In 1982, two years after New South Wales decriminalised sexual intercourse between two men, Wayne Harrison and Les McDonald opened The Darlinghurst Bookshop, the oldest and most iconic bookshop in the LGBT community of Australia. The Darlinghurst Bookshop became a central point for meeting and providing support for those who wanted to come out of the closet. During the HIV/AIDS crisis, the bookstore became an important source of information about the topic. Also, collaborating with relevant events and easing the journey for other LGBT businesses in a time of discrimination and hostility.

=== 1990s ===
The 1990s marked a significant increase in the production of LGBT literature in Australia. Emerging and established authors started to explore a wide range of sexual and gender identities and their works reflected a greater diversity and representation of the LGBT community.

In 1990, an award-winning novel and stage adaptation of Two Weeks with the Queen by Morris Gleitzman was published. While controversial, it was a pioneer in the field of homosexuality and the HIV/AIDS crisis.
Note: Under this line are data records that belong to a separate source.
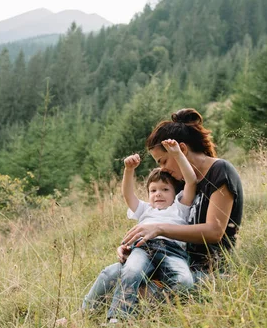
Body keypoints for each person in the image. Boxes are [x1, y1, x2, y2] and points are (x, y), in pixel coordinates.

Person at [82, 108, 243, 317]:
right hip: (173, 261)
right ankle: (82, 317)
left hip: (204, 272)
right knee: (112, 272)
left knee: (145, 290)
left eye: (163, 161)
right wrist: (136, 246)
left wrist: (158, 229)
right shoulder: (183, 183)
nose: (163, 170)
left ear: (181, 150)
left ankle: (124, 317)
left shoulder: (220, 171)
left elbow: (215, 231)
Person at [83, 138, 197, 320]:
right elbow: (128, 195)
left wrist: (177, 154)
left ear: (175, 193)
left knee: (185, 281)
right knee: (131, 271)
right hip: (144, 248)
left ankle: (148, 310)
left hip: (172, 252)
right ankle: (116, 319)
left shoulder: (180, 207)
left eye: (165, 189)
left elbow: (190, 180)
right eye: (153, 191)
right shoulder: (145, 209)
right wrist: (129, 171)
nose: (158, 193)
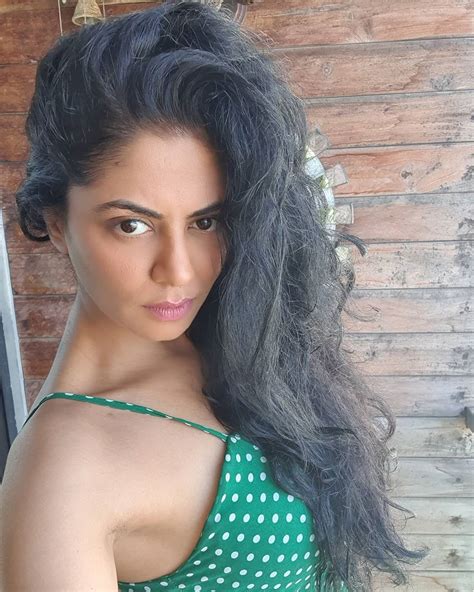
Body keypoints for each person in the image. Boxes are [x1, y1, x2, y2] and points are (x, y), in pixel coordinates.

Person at [0, 2, 426, 591]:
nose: (179, 271)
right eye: (132, 224)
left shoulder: (232, 327)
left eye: (206, 221)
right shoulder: (63, 472)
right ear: (55, 222)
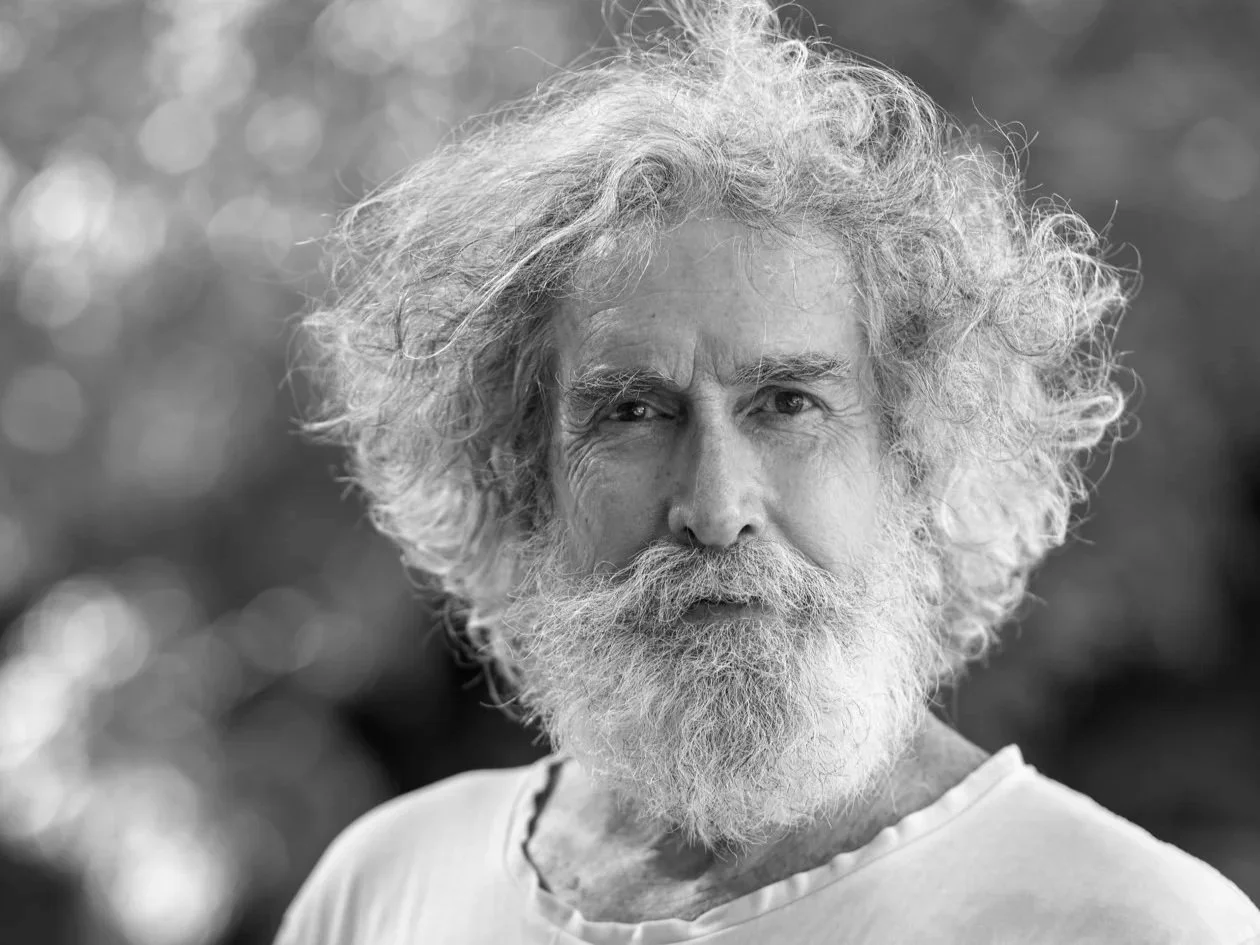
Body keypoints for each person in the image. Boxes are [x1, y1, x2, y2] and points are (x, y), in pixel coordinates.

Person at [278, 2, 1260, 941]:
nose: (712, 506)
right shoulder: (387, 884)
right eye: (632, 413)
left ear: (917, 462)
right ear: (521, 478)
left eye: (788, 405)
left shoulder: (1134, 923)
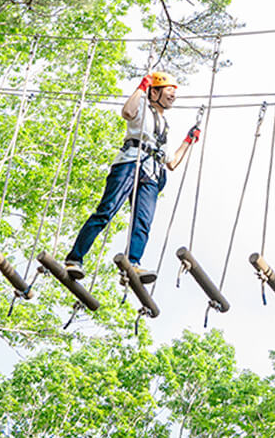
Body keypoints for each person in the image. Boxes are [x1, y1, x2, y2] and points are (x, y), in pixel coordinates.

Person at [64, 72, 199, 283]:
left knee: (143, 222)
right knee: (106, 211)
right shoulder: (142, 107)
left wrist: (188, 141)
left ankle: (132, 264)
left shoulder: (165, 127)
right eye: (169, 90)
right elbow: (127, 112)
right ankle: (74, 259)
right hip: (130, 163)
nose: (173, 95)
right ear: (154, 92)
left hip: (152, 172)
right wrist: (141, 87)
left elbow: (172, 162)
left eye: (174, 91)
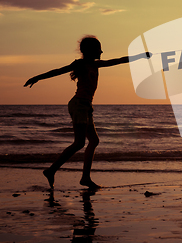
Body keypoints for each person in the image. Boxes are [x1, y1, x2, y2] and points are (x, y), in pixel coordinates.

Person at [24, 35, 151, 189]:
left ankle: (84, 178)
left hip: (85, 106)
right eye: (99, 48)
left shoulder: (96, 65)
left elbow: (118, 61)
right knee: (79, 143)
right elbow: (58, 71)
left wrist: (140, 56)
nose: (102, 51)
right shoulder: (81, 64)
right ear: (91, 50)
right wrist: (37, 78)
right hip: (78, 106)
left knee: (94, 141)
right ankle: (51, 171)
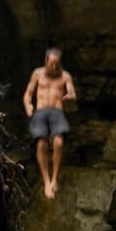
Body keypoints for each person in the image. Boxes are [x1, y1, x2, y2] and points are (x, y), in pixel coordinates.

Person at [23, 47, 76, 199]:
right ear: (46, 61)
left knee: (59, 142)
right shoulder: (37, 73)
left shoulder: (65, 75)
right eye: (51, 63)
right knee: (42, 144)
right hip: (40, 112)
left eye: (57, 64)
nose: (54, 67)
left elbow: (71, 91)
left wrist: (70, 95)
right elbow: (28, 93)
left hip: (57, 112)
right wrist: (28, 105)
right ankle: (46, 181)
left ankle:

In 1994, The Monkey's Mask by Dorothy Porter was published. It is a crime novel in verse that tells the story of a queer detective who enters the dangerous streets of Sydney. This work has been adapted for radio, television, and film, and has been published in multiple languages. Also, the author has won awards with the first The Age Book of the Year and the National Book Council Award for this narrative poetry.

The featured Loaded by Christos Tsiolkas, published in 1995 and the autobiography Holding the Man by Timothy Conigrave from the same year, which tell the history of love and loss of two gay men in the middle of the AIDS crisis in 1980.

== 21st Century ==
Australian LGBT literature has experienced a flowering in the 21st century, with a greater inclusion of LGBT characters and themes in diverse literary forms. Much of the literature, both fiction and non-fiction, has been fundamental to give a voice to the experiences and struggles of the LGBT community.
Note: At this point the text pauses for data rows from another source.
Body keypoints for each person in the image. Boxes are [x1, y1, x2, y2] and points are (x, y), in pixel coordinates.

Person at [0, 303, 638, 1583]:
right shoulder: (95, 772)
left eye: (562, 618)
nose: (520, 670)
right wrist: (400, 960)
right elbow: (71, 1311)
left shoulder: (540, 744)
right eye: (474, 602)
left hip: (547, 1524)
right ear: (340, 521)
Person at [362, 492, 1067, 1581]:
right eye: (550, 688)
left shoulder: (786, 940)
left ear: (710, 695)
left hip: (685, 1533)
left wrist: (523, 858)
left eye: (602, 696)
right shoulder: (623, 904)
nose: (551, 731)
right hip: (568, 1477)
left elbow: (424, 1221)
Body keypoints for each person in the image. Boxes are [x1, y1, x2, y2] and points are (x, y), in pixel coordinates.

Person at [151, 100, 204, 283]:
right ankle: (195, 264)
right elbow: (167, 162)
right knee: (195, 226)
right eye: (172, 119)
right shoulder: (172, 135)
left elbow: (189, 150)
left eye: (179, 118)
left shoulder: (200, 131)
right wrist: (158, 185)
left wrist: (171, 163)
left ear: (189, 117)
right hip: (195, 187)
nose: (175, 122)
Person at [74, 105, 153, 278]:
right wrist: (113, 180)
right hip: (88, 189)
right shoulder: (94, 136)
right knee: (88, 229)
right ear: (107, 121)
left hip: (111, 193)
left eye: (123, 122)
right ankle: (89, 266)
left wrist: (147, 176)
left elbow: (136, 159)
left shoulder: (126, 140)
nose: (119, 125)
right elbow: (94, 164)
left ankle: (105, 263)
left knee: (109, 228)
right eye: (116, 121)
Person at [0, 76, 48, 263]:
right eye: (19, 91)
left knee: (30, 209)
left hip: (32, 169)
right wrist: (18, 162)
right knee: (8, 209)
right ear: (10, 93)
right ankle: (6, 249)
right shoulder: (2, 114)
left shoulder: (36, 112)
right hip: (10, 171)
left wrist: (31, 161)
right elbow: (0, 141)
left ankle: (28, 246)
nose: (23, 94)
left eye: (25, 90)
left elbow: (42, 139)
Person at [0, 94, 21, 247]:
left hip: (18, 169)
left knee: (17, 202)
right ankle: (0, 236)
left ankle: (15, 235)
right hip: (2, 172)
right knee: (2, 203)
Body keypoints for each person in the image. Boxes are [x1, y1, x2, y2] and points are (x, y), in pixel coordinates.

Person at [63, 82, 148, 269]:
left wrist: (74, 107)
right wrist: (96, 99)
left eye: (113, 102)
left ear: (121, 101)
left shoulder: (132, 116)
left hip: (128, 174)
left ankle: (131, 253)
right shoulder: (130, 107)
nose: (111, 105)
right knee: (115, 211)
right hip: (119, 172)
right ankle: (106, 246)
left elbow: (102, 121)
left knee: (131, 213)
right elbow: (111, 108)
In 2015, some children's literature also took on queer and diverse topics, with numerous novels exploring the intersectionality between sexual identity, race, disability, and mental health like Becoming Kirrali Lewis, Cloudwish, The Flywheel and The Foretelling of Georgie Spider.
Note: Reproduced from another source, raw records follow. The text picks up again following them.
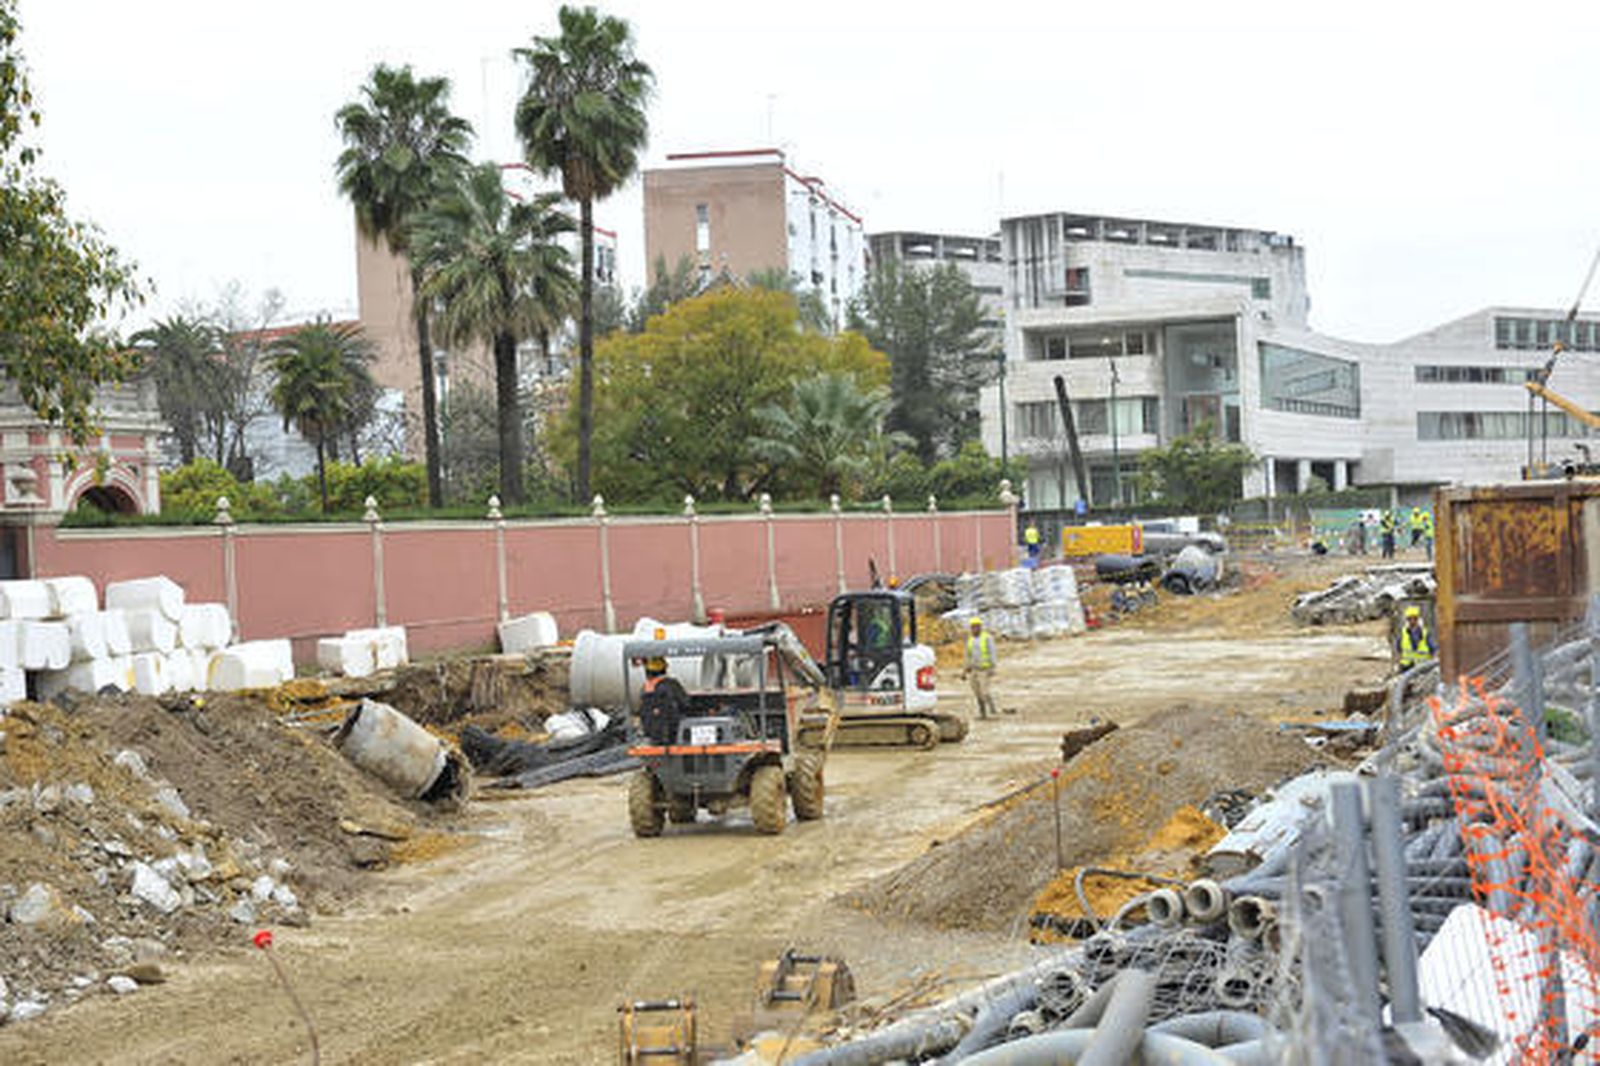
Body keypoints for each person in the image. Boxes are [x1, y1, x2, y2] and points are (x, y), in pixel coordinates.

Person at [963, 617, 999, 720]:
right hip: (974, 669)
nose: (974, 629)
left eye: (976, 627)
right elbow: (967, 655)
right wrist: (965, 669)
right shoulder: (970, 640)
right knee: (977, 692)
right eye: (972, 627)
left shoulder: (987, 638)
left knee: (985, 691)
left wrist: (992, 667)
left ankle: (992, 709)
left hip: (985, 669)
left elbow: (992, 653)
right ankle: (983, 713)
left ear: (980, 627)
Notable works of sapphic literature include poetry like Heat and Light by Ellen van Neerven in 2014 and Lemons in the Chicken Wire by Alison Whittaker in 2016; and in novels like Too Much Lip by Melissa Lucashenko in 2018.

In non-fiction literature, notable works include Growing Up Queer in Australia from 2019, an anthology made by the journalist Benjamin Law.

In 2022, notable masculine gay novels include Son of Sin by Omar Sakr, Losing Face by George Haddad and My Heart Is A Little Wild Thing by Nigel Featherstone.